# Bach Diesel



## T-Man (May 16, 2008)

This shows the motor and chassis to the Bachmann Diesel. I oiled it up and placed new tires on the rear tires.


----------



## mr_x_ite_ment (Jun 22, 2009)

T-Man...I have a similar locomotive (Bachmann F9 Diesel). Do you or anyone else know anything about adding DCC to it? I was just wondering how tough the conversion might be? I have done it on many Athearn's, but was just wondering if anyone has done it on a Bachmann?

Chad


----------



## T-Man (May 16, 2008)

Chad, there are only four wires. Two track, two light? It would depend on the decoder( out of my realm). You may have to modify the weight for space and insulate it. FSM1000 did a series of you tubes on decoder installation.search for his posts.


----------



## mr_x_ite_ment (Jun 22, 2009)

Hey T...yea, the motor would definitely have to be isolated from the frame. I think I even have the wires and socket around for a DH123D decoder from Digitrax. Everytime you buy a plain ol' Digitrax decoder, it comes with the socket to plug into and the wires connected to it. I actually have two Bachmann's I would love to convert someday. They are decent runners in DC too. Thanks!

Chad


----------



## T-Man (May 16, 2008)

I found his web page. with links.
I meant, to isolate the metal weight. The motor is isolated.


----------



## mr_x_ite_ment (Jun 22, 2009)

Yea T...I knew what you meant...I will look his page over when I get back from work today! Thanks for the research!

Chad


----------



## Bucklaew (Oct 7, 2010)

I used Digitrax DH123 to DCC my loco like yous. Not a big thing, just follow the instructions that come with the mobile decoder.


----------



## mr_x_ite_ment (Jun 22, 2009)

Thanks Buck...I was just wondering if there was anything tricky about the Bachmann's. All the Athearns I have done have been pretty easy. I will probably give it a shot one of these days.

Chad


----------



## Smokestack Lightning (Oct 31, 2010)

T-Man said:


> This shows the motor and chassis to the Bachmann Diesel. I oiled it up and placed new tires on the rear tires.
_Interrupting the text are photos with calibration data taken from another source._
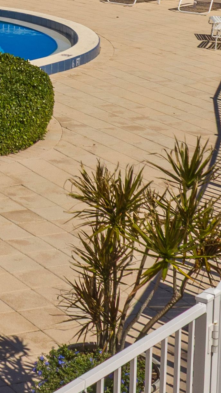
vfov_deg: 18.3
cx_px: -130
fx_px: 1177
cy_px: -35
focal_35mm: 113
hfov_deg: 10.3
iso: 100
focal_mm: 12.29
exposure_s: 1/80
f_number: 7.1
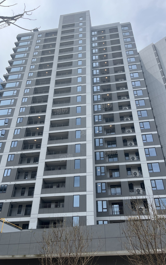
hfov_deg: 44.5
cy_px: 132
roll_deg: +1.7
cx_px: 86
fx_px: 203
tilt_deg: +35.9
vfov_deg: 66.5
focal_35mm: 28
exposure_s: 1/2410
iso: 50
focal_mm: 5.1
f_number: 1.6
Can you put these "tires" on any engine? We are putting an incline on the setup and I was wondering if they would give me more traction.


----------



## Boston&Maine (Dec 19, 2007)

Smokestack Lightning said:


> Can you put these "tires" on any engine? We are putting an incline on the setup and I was wondering if they would give me more traction.


If your locomotive does not have grooves for tires, then you are going to want to use Bullfrog Snot...


----------



## tjcruiser (Jan 10, 2010)

B&M,

I've read about Bullfrog Snot here on the forum before, but never tried it. Is it worth $20 (or so) a bottle in terms of its performance?

TJ


----------